### Exercise prompt
Extract the complete data exactly as given.

### Record set
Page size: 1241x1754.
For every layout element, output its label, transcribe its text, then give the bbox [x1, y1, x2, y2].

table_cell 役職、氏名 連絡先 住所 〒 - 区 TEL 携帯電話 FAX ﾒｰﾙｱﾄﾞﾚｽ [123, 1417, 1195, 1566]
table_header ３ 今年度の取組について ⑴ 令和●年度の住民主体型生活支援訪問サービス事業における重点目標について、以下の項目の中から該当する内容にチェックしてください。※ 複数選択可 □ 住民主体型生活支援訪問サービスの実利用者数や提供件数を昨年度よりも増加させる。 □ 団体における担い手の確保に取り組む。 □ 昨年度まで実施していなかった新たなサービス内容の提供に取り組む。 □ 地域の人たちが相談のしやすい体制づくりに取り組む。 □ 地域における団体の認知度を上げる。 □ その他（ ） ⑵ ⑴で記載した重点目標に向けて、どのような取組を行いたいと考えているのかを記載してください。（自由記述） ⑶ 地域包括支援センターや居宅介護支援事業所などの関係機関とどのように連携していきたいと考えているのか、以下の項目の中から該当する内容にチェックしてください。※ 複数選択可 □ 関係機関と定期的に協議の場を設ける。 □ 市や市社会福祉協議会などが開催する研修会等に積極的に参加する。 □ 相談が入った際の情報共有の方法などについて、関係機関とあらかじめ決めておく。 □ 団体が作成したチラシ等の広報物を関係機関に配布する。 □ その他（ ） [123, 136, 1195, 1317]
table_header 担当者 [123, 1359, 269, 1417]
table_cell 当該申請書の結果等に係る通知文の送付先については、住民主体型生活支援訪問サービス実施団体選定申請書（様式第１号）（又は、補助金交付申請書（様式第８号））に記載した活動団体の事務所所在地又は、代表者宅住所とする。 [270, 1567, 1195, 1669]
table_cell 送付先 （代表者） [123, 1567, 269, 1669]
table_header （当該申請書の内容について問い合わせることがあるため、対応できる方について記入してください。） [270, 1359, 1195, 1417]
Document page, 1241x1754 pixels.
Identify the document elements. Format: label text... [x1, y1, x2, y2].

### Answer below
Page size: 1241x1754.
For every layout element, output its label, transcribe its text, then give the bbox [x1, y1, x2, y2].

table_cell 役職、氏名 連絡先 住所 〒 - 区 TEL 携帯電話 FAX ﾒｰﾙｱﾄﾞﾚｽ [123, 1417, 1195, 1566]
table_header ３ 今年度の取組について ⑴ 令和●年度の住民主体型生活支援訪問サービス事業における重点目標について、以下の項目の中から該当する内容にチェックしてください。※ 複数選択可 □ 住民主体型生活支援訪問サービスの実利用者数や提供件数を昨年度よりも増加させる。 □ 団体における担い手の確保に取り組む。 □ 昨年度まで実施していなかった新たなサービス内容の提供に取り組む。 □ 地域の人たちが相談のしやすい体制づくりに取り組む。 □ 地域における団体の認知度を上げる。 □ その他（ ） ⑵ ⑴で記載した重点目標に向けて、どのような取組を行いたいと考えているのかを記載してください。（自由記述） ⑶ 地域包括支援センターや居宅介護支援事業所などの関係機関とどのように連携していきたいと考えているのか、以下の項目の中から該当する内容にチェックしてください。※ 複数選択可 □ 関係機関と定期的に協議の場を設ける。 □ 市や市社会福祉協議会などが開催する研修会等に積極的に参加する。 □ 相談が入った際の情報共有の方法などについて、関係機関とあらかじめ決めておく。 □ 団体が作成したチラシ等の広報物を関係機関に配布する。 □ その他（ ） [123, 136, 1195, 1317]
table_header 担当者 [123, 1359, 269, 1417]
table_cell 当該申請書の結果等に係る通知文の送付先については、住民主体型生活支援訪問サービス実施団体選定申請書（様式第１号）（又は、補助金交付申請書（様式第８号））に記載した活動団体の事務所所在地又は、代表者宅住所とする。 [270, 1567, 1195, 1669]
table_cell 送付先 （代表者） [123, 1567, 269, 1669]
table_header （当該申請書の内容について問い合わせることがあるため、対応できる方について記入してください。） [270, 1359, 1195, 1417]
Document page, 1241x1754 pixels.
Identify the document elements. Format: label text... [x1, y1, x2, y2].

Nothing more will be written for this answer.